If you follow these rules, old code will happily read new messages and simply ignore any new fields. To the old code, optional fields that were deleted will simply have their default value, and deleted repeated fields will be empty. New code will also transparently read old messages. However, keep in mind that new optional fields will not be present in old messages, so you will need to either check explicitly whether they’re set or provide a reasonable default value in your .proto
file with [default = value]
after the tag number.
If the default value is not specified for an optional element, a type-specific default value is used instead: for strings, the default value is the empty string. For booleans, the default value is false
. For numeric types, the default value is zero. Note also that if you added a new repeated field, your new code will not be able to tell whether it was left empty (by new code) or never set at all (by old code).
Advanced Usage
Protocol buffers have uses that go beyond simple accessors and serialization. Be sure to explore the Java API reference to see what else you can do with them.
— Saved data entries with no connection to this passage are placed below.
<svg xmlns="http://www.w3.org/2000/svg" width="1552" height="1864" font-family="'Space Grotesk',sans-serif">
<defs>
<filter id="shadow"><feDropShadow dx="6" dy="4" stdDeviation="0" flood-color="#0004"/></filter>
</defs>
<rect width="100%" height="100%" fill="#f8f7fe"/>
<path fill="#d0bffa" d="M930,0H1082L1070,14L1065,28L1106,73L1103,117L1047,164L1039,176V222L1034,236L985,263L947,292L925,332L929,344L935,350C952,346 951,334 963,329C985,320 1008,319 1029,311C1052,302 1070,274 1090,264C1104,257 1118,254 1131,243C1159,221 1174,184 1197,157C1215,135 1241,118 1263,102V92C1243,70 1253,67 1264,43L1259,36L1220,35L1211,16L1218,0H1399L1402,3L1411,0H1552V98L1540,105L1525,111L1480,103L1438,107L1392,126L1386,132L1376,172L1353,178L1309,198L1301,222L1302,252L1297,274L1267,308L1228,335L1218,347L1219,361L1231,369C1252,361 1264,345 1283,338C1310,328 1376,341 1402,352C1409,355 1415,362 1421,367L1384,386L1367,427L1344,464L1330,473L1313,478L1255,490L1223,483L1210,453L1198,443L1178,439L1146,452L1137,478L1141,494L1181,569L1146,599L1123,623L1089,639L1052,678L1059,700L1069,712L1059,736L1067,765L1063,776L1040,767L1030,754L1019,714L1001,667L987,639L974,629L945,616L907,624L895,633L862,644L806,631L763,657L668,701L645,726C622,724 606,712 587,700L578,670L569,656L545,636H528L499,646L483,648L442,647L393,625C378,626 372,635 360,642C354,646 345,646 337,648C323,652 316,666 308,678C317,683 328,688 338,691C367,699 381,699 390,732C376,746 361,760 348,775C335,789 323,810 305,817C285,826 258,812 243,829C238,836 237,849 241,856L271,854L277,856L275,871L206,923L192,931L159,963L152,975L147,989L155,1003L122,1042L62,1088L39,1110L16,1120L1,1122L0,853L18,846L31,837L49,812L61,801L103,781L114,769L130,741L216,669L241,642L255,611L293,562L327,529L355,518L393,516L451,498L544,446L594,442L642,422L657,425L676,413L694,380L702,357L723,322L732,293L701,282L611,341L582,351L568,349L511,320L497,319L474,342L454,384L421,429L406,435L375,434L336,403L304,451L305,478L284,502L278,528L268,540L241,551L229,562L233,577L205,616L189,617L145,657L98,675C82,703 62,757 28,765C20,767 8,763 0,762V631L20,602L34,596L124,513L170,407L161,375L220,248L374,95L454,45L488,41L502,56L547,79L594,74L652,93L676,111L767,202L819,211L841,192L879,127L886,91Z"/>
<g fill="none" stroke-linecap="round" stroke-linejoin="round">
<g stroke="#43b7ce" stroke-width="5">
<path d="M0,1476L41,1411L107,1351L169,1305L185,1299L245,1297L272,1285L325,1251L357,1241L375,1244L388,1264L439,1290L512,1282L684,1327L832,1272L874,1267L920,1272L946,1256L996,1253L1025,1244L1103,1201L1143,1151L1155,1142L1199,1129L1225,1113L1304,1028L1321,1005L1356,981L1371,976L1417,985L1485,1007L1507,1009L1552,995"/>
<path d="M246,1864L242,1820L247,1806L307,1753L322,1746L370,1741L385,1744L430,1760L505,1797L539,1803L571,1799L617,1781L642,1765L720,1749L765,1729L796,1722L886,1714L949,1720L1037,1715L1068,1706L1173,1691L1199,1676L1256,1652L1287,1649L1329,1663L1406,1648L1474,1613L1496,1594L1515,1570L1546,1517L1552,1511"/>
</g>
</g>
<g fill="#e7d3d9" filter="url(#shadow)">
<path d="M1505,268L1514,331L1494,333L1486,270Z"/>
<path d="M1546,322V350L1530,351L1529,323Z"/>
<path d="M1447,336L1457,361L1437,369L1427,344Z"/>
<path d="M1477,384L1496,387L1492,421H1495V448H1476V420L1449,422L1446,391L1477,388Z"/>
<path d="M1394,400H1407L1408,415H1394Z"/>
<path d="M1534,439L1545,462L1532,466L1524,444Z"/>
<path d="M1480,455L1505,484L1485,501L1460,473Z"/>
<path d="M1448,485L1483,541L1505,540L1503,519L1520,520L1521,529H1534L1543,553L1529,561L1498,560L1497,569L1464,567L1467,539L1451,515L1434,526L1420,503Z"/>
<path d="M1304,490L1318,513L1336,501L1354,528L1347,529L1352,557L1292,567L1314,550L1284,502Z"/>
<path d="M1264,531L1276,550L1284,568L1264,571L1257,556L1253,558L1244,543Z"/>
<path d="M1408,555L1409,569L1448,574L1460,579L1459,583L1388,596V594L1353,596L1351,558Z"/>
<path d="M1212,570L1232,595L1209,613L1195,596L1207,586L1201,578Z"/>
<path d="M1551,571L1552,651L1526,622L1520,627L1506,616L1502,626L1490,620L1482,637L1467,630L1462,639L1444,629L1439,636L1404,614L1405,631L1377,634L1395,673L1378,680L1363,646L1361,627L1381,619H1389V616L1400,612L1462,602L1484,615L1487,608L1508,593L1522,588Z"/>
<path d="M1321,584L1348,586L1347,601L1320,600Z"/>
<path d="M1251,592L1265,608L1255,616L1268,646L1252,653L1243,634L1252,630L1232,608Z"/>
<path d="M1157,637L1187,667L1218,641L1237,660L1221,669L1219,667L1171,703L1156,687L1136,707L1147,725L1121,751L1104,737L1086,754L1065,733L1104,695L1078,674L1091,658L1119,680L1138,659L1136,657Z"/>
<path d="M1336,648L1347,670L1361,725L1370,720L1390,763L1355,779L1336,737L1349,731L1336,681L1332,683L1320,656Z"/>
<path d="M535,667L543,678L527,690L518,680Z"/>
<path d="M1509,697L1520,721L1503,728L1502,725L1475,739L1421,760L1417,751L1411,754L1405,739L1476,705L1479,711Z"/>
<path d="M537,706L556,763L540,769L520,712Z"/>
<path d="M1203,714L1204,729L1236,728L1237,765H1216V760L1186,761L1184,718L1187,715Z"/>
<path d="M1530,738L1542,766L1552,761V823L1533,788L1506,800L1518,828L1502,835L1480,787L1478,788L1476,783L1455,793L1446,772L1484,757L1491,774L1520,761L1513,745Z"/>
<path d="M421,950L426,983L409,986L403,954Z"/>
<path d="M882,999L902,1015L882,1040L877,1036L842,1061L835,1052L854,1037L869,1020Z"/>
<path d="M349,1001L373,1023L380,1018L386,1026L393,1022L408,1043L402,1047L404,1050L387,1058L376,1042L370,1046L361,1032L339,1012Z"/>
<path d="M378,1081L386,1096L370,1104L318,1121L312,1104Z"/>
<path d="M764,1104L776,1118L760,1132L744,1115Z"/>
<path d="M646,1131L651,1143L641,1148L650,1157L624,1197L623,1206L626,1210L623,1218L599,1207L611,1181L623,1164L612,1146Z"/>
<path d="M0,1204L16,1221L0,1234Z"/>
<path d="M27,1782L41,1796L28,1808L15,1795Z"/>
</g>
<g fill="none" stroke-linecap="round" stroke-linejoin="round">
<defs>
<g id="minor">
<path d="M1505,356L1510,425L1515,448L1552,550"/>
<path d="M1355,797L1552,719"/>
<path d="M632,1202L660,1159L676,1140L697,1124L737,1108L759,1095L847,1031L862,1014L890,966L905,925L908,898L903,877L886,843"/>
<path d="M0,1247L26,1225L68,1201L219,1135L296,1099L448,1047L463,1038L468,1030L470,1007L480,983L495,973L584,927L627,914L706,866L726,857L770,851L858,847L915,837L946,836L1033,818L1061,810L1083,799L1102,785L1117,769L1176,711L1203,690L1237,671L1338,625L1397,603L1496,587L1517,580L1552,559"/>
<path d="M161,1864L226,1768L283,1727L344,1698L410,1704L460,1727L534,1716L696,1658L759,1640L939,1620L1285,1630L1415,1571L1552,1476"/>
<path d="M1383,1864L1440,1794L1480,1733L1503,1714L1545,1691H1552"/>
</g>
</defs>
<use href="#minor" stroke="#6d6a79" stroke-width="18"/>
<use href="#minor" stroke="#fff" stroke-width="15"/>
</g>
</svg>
One key feature provided by protocol message classes is reflection
. You can iterate over the fields of a message and manipulate their values without writing your code against any specific message type. One very useful way to use reflection is for converting protocol messages to and from other encodings, such as XML or JSON. A more advanced use of reflection might be to find differences between two messages of the same type, or to develop a sort of “regular expressions for protocol messages” in which you can write expressions that match certain message contents. If you use your imagination, it’s possible to apply Protocol Buffers to a much wider range of problems than you might initially expect!